I’m guessing the premier set of matching paperbacks of that era was the Avon editions of Isaac Asimov’s Foundation “novels” — FOUNDATION, FOUNDATION AND EMPIRE, SECOND FOUNDATION. The Avon editions themselves claim first printings of October, November, and December 1966 [actually my copy of the third book says Dec 1964, but that must be an error]. According to the invaluable isfdb these Avon editions (with this cover art) were reprinted at least through 1976 (when the first book cost $1.50), but my own copies, bought much later, in 1982, are the 35th, 30th, and 31st printings respectively.

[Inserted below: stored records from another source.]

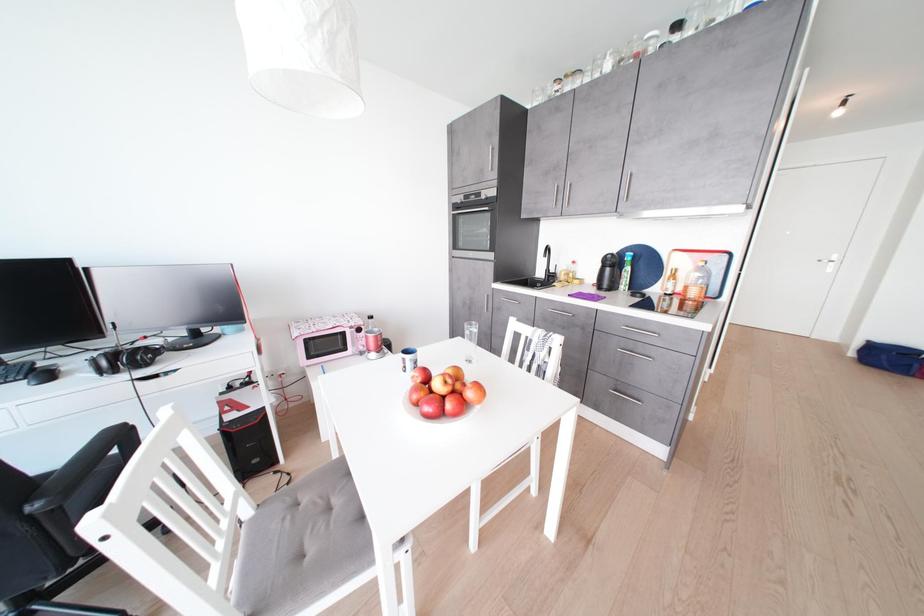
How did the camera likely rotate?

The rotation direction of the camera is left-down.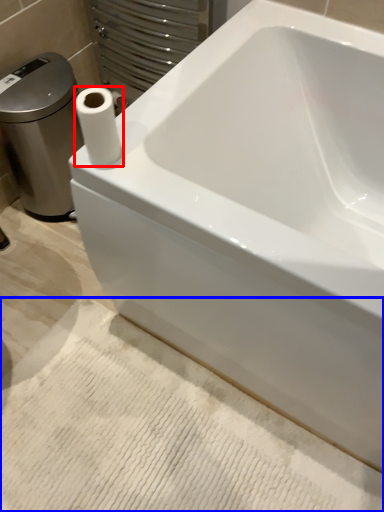
Question: Which object is closer to the camera taking this photo, paper towel (highlighted by a red box) or bath mat (highlighted by a blue box)?

Choices:
 (A) paper towel
 (B) bath mat

Answer: (A)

Why did I buy these paperback editions so belatedly? Because I had bought the Science Fiction Book Club’s omnibus edition of THE FOUNDATION TRILOGY back in 1969 or so, when I first joined the SFBC. It took me some years to get into the idea of ‘collecting’ books, even those containing material I already had in other editions, for reasons like nostalgia and cover art.

Don Punchatz, who by name was not one of the most popular SF artists of his era, though his later work (the first “Star Wars” film poster? I never knew) got him a NYT obit.

The artwork on these books is striking. Three-dimensional blocklike images, in three different primary colors, with images evoking the Soviet era of spies (the KSP on the first book is apparently for “Korellian Secret Police” though apparently this is disputed).

These are the images that sold the Foundation novels in paperback from 1966 to at least 1982.